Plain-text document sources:
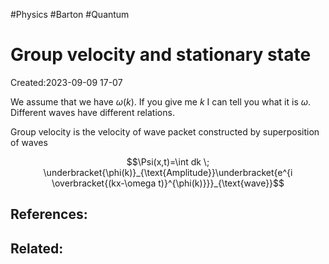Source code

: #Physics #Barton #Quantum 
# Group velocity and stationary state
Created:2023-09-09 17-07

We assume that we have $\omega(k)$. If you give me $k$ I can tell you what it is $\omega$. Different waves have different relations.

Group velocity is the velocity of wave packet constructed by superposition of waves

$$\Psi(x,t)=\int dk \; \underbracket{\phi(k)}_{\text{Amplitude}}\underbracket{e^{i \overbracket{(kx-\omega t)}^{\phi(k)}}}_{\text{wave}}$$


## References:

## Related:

## [Task directions]
Copy out each line from the preceding entries that mentions the word "waves".

## [Finished task]
We assume that we have $\omega(k)$. If you give me $k$ I can tell you what it is $\omega$. Different waves have different relations.
Group velocity is the velocity of wave packet constructed by superposition of waves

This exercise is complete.